A Euronews report states that the use of blockchain technology in the banking industry is expected to reduce the risk of fraud in letters of credit and other transactions as well as cut down on the number of steps used. Letters of credit are one of the most widely used ways of reducing risk between importers and exporters, helping guarantee more than $2 trillion worth of transactions, but the process creates a long paper trail and takes between five and 10 days to exchange documentation.

“What this means for businesses is that trade finance transactions have been made simpler, faster, more transparent and more secure.”

Putting all of Asia Pacific’s trade-related paperwork into electronic form could slash the time it takes to export goods by up to 44 percent and cut costs by up to 31 percent, the HSBC statement said, citing a study by the United Nations.

The FT reports that the introduction of blockchain, which underlies cryptocurrencies such as bitcoin, is expected to shake up the centuries-old trade-finance industry, reducing the numerous documents and several days of processing needed for a single transaction to a paperless task that can be completed in hours.
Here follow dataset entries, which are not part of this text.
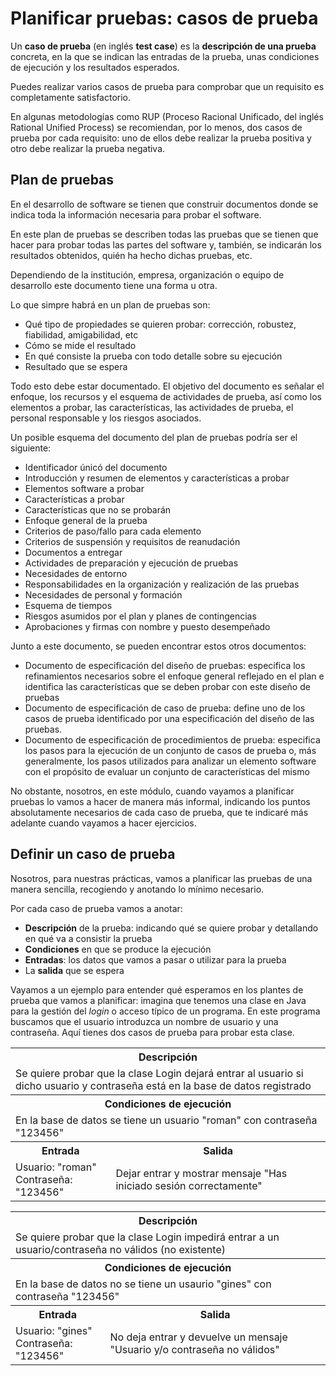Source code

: # Planificar pruebas: casos de prueba
Un **caso de prueba** (en inglés **test case**) es la **descripción de una prueba** concreta, en la que se indican las entradas de la prueba, unas condiciones de ejecución y los resultados esperados.

Puedes realizar varios casos de prueba para comprobar que un requisito es completamente satisfactorio.

En algunas metodologías como RUP (Proceso Racional Unificado, del inglés Rational Unified Process) se recomiendan, por lo menos, dos casos de prueba por cada requisito: uno de ellos debe realizar la prueba positiva y otro debe realizar la prueba negativa.

## Plan de pruebas
En el desarrollo de software se tienen que construir documentos donde se indica toda la información necesaria para probar el software.

En este plan de pruebas se describen todas las pruebas que se tienen que hacer para probar todas las partes del software y, también, se indicarán los resultados obtenidos, quién ha hecho dichas pruebas, etc.

Dependiendo de la institución, empresa, organización o equipo de desarrollo este documento tiene una forma u otra.

Lo que simpre habrá en un plan de pruebas son:

- Qué tipo de propiedades se quieren probar: corrección, robustez, fiabilidad, amigabilidad, etc
- Cómo se mide el resultado
- En qué consiste la prueba con todo detalle sobre su ejecución
- Resultado que se espera

Todo esto debe estar documentado. El objetivo del documento es señalar el enfoque, los recursos y el esquema de actividades de prueba, así como los elementos a probar, las características, las actividades de prueba, el personal responsable y los riesgos asociados.

Un posible esquema del documento del plan de pruebas podría ser el siguiente:

- Identificador únicó del documento
- Introducción y resumen de elementos y características a probar
- Elementos software a probar
- Características a probar
- Características que no se probarán
- Enfoque general de la prueba
- Criterios de paso/fallo para cada elemento
- Criterios de suspensión y requisitos de reanudación
- Documentos a entregar
- Actividades de preparación y ejecución de pruebas
- Necesidades de entorno
- Responsabilidades en la organización y realización de las pruebas
- Necesidades de personal y formación
- Esquema de tiempos
- Riesgos asumidos por el plan y planes de contingencias
- Aprobaciones y firmas con nombre y puesto desempeñado

Junto a este documento, se pueden encontrar estos otros documentos:

- Documento de especificación del diseño de pruebas: especifica los refinamientos necesarios sobre el enfoque general reflejado en el plan e identifica las características que se deben probar con este diseño de pruebas
- Documento de especificación de caso de prueba: define uno de los casos de prueba identificado por una especificación del diseño de las pruebas.
- Documento de especificación de procedimientos de prueba: especifica los pasos para la ejecución de un conjunto de casos de prueba o, más generalmente, los pasos utilizados para analizar un elemento software con el propósito de evaluar un conjunto de características del mismo

No obstante, nosotros, en este módulo, cuando vayamos a planificar pruebas lo vamos a hacer de manera más informal, indicando los puntos absolutamente necesarios de cada caso de prueba, que te indicaré más adelante cuando vayamos a hacer ejercicios.

## Definir un caso de prueba
Nosotros, para nuestras prácticas, vamos a planificar las pruebas de una manera sencilla, recogiendo y anotando lo mínimo necesario.

Por cada caso de prueba vamos a anotar:

- **Descripción** de la prueba: indicando qué se quiere probar y detallando en qué va a consistir la prueba
- **Condiciones** en que se produce la ejecución
- **Entradas**: los datos que vamos a pasar o utilizar para la prueba
- La **salida** que se espera

Vayamos a un ejemplo para entender qué esperamos en los plantes de prueba que vamos a planificar: imagina que tenemos una clase en Java para la gestión del *login* o acceso típico de un programa. En este programa buscamos que el usuario introduzca un nombre de usuario y una contraseña. Aquí tienes dos casos de prueba para probar esta clase.

<table>
	<tr>
		<th colspan="2">Descripción</th>
	</tr>
	<tr>
		<td colspan="2">
			Se quiere probar que la clase Login dejará entrar al usuario si dicho usuario y contraseña está en la base de datos registrado
		</td>
	</tr>
	<tr>
		<th colspan="2">Condiciones de ejecución</th>
	</tr>
	<tr>
		<td colspan="2">
			En la base de datos se tiene un usuario "roman" con contraseña "123456"
		</td>
	</tr>
	<tr>
		<th>Entrada</th>
		<th>Salida</th>
	</tr>
	<tr>
		<td>
			Usuario: "roman"<br>
			Contraseña: "123456"
		</td>
		<td>
			 Dejar entrar y mostrar mensaje "Has iniciado sesión correctamente"
		</td>
	</tr>
</table>

<table>
	<tr>
		<th colspan="2">Descripción</th>
	</tr>
	<tr>
		<td colspan="2">
			Se quiere probar que la clase Login impedirá entrar a un usuario/contraseña no válidos (no existente)
		</td>
	</tr>
	<tr>
		<th colspan="2">Condiciones de ejecución</th>
	</tr>
	<tr>
		<td colspan="2">
			En la base de datos no se tiene un usaurio "gines" con contraseña "123456"
		</td>
	</tr>
	<tr>
		<th>Entrada</th>
		<th>Salida</th>
	</tr>
	<tr>
		<td>
			Usuario: "gines"<br>
			Contraseña: "123456"
		</td>
		<td>
			No deja entrar y devuelve un mensaje "Usuario y/o contraseña no válidos"
		</td>
	</tr>
</table>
The distributed ledger technology behind Blockchain has the potential to be used for encrypted and unhackable record-keeping across a range of industries, from property registration to medical records and insurance claims.

The deal was completed using the R3 Corda platform, with a cargo of soybeans exported from Argentina to Malaysia.

Cargill was the exporter and importer on a deal that saw Cargill Geneva selling soybeans on behalf of Cargill Argentina, and Cargill Singapore buying it on behalf of Cargill Malaysia.

It was done using the letter of credit (LC) module of Corda, which has been developed by 12 banks. This enabled the transaction time to be reduced from a standard five to ten days, to 24 hours. The LC was issued by HSBC, with ING acting as the advising bank. The value of the transaction has not been disclosed.

While the LC was executed on blockchain, other elements of the transaction cycle – such as the bill of lading – were not.